La pièce de 1977 d’Edna O’Brien, A Pagan Place, raconte l’histoire de Creena, une adolescente qui vit dans un village rural claustrophobe de Co Clare, et sous la menace de violence de son père, rappelée par sa femme dans la pièce à être « monarque de tout ce que vous enquêtez. Les orties et les ronces ». Le «lieu païen» créé par O’Brien est l’Irlande moderne, où son christianisme manque tellement de tout sens de la compassion chrétienne, où le viol est une menace pesante et où l’avortement est diabolisé. En écrivant à Tomas Mac Anna de l’Abbey Theatre au sujet de la mise en scène de la pièce, O’Brien a averti le directeur artistique de « Attendez-vous ! C’est peut-être une chose des plus alarmantes.
En écrivant un nouveau livre sur l’histoire du drame irlandais moderne et de l’État, je me suis retrouvé plongé dans les histoires de la société irlandaise, de ses habitants et aussi des voix marginalisées, racontées et racontées dans les théâtres irlandais. Les enregistrements de la façon dont le théâtre irlandais a réagi et parlé des expériences publiques et privées d’une société forge un enregistrement culturel distinct dans le cadre de notre mémoire nationale. De telles histoires sont maintenant réapparues grâce au travail d’archivage d’évaluation, de catalogage, de numérisation et d’accès.

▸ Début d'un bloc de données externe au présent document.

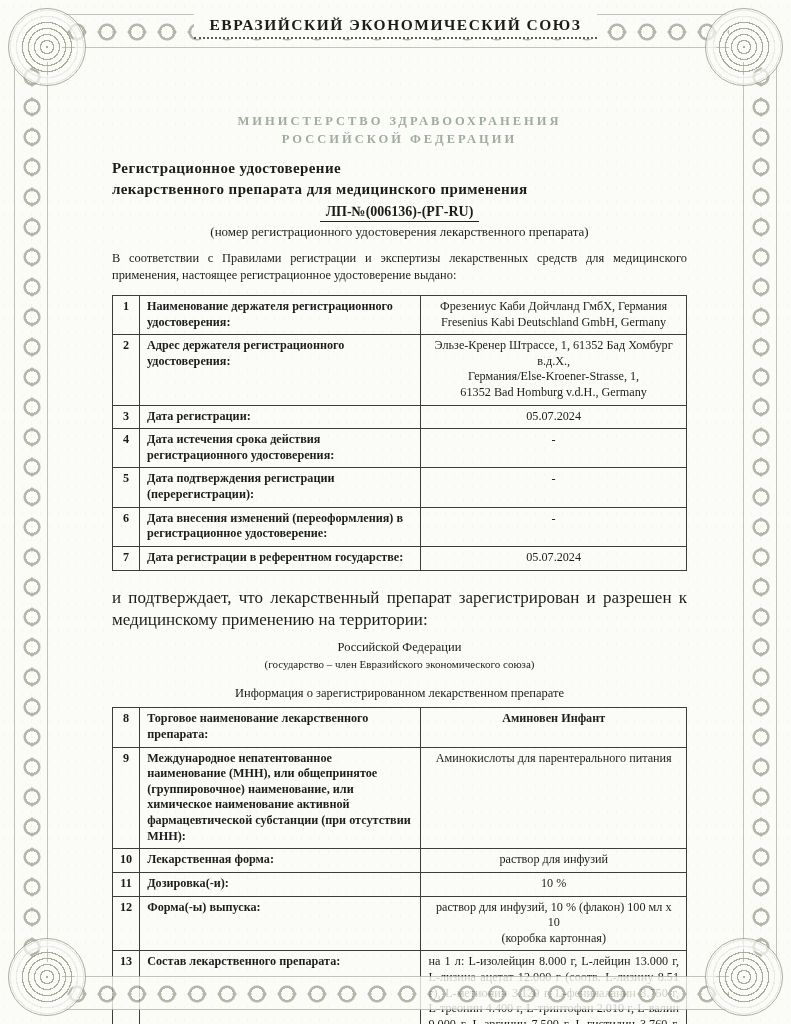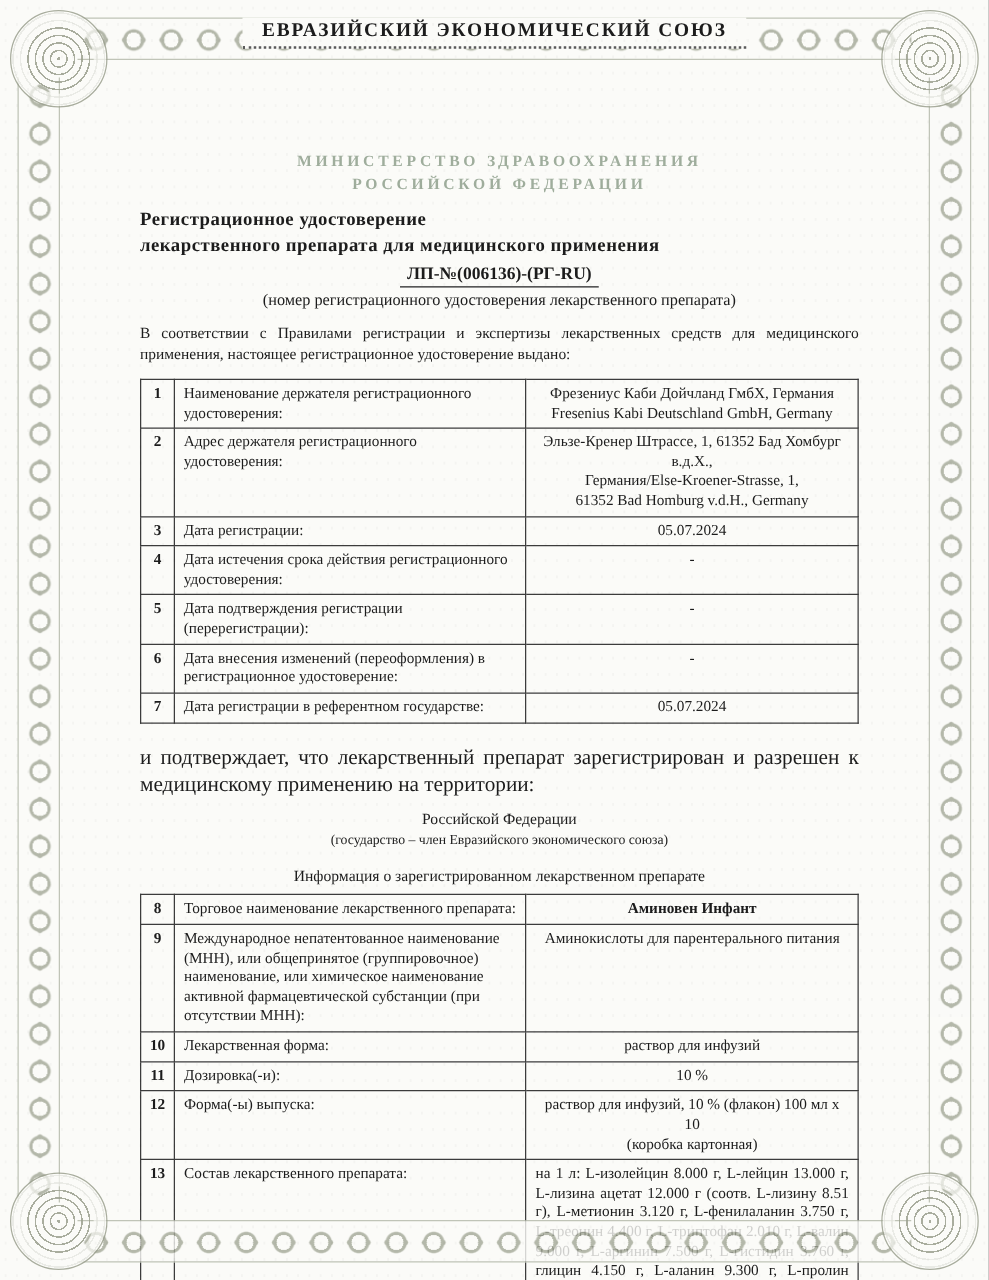--- a/index.html
+++ b/index.html
@@ -44,21 +44,21 @@
   .rosette.tr { top:8px; right:8px; }
   .rosette.bl { bottom:8px; left:8px; }
   .rosette.br { bottom:8px; right:8px; }
   
   .page::after {
     content:""; position:absolute; inset:0; z-index:6; pointer-events:none; opacity:.22;
     background-image: radial-gradient(#00000022 0.8px, transparent 0.9px);
     background-size: 9px 13px;
   }
   
-  .content { position:absolute; inset:0; z-index:1; padding:8px 104px 0 112px; }
+  .content { position:absolute; inset:0; z-index:1; padding:0 104px 0 112px; }
   .union-title {
     position:absolute; top:14px; left:0; right:0; text-align:center; z-index:4;
   }
   .union-title span {
     display:inline-block; background:#fbfbf8; padding:2px 16px 3px;
     font-weight:bold; font-size:15.5px; letter-spacing:1.5px;
     border-bottom:2px dotted #5a5a5a;
   }
   .ministry {
     margin-top:112px; text-align:center; font-weight:bold; font-size:12.5px;
@@ -73,21 +73,21 @@
     width:fit-content; border-bottom:1.5px solid #222; padding:0 6px 1px;
   }
   .doc-number-caption { margin-top:2px; text-align:center; font-size:13px; }
   .intro { margin-top:10px; font-size:12.4px; line-height:1.32; text-align:justify; }
   table.cert {
     width:100%; border-collapse:collapse; margin-top:12px;
     font-size:12.2px; line-height:1.28;
   }
   table.cert td { border:1.2px solid #3c3c3c; vertical-align:top; padding:3px 7px 4px; }
   td.num { width:27px; text-align:center; font-weight:bold; padding-left:2px; padding-right:2px; }
-  td.lbl { width:49%; font-weight:normal; }
+  td.lbl { width:49%; font-weight:bold; }
   td.val { text-align:center; white-space:pre-line; }
   td.val.v-bold { font-weight:bold; }
   td.val.v-left { text-align:justify; }
   .confirm { margin-top:16px; font-size:17px; line-height:1.32; text-align:justify; }
   .centerline { margin-top:9px; text-align:center; font-size:12.5px; }
   .centerline.caption { font-size:11px; margin-top:3px; }
   .centerline.info { margin-top:16px; }
   table.cert.second { margin-top:6px; }
 </style>
 </head>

Ce qui ne peut pas non plus être oublié de ces études, c’est comment l’histoire du théâtre irlandais (et de son présent) est un enregistrement de ceux qui le créent. Le travail artistique, du travail des acteurs aux concepteurs de décors et de costumes, des techniciens aux metteurs en scène et des auteurs dramatiques aux directeurs, est ce qui est invisible pour le public, mais ce qui constitue le cœur de l’archive.
Au cœur de ce livre sur le théâtre et le changement social se trouve l’idée d’archive et de mémoire : à la fois vécue et jouée, le présent et l’absent à la fois. L’archive du théâtre est une archive nationale. Il comprend une histoire sociale de l’Irlande moderne. Le théâtre permet d’être témoin de vérités traumatisantes ou de s’enrichir de la narration. Dans sa vivacité, nous pouvons choisir de réfléchir à notre silence complice ou de donner la parole à ce que nous souhaitons changer. Aujourd’hui, au sein des archives de ces histoires théâtrales, ces espaces de mémoire prennent la forme de performances à part entière – dans le cadre de notre théâtre de la mémoire.
Theatre and Archival Memory: Irish Drama and Marginalized Histories 1951 – 1977 du Dr Barry Houlihan est publié par Palgrave MacMillan.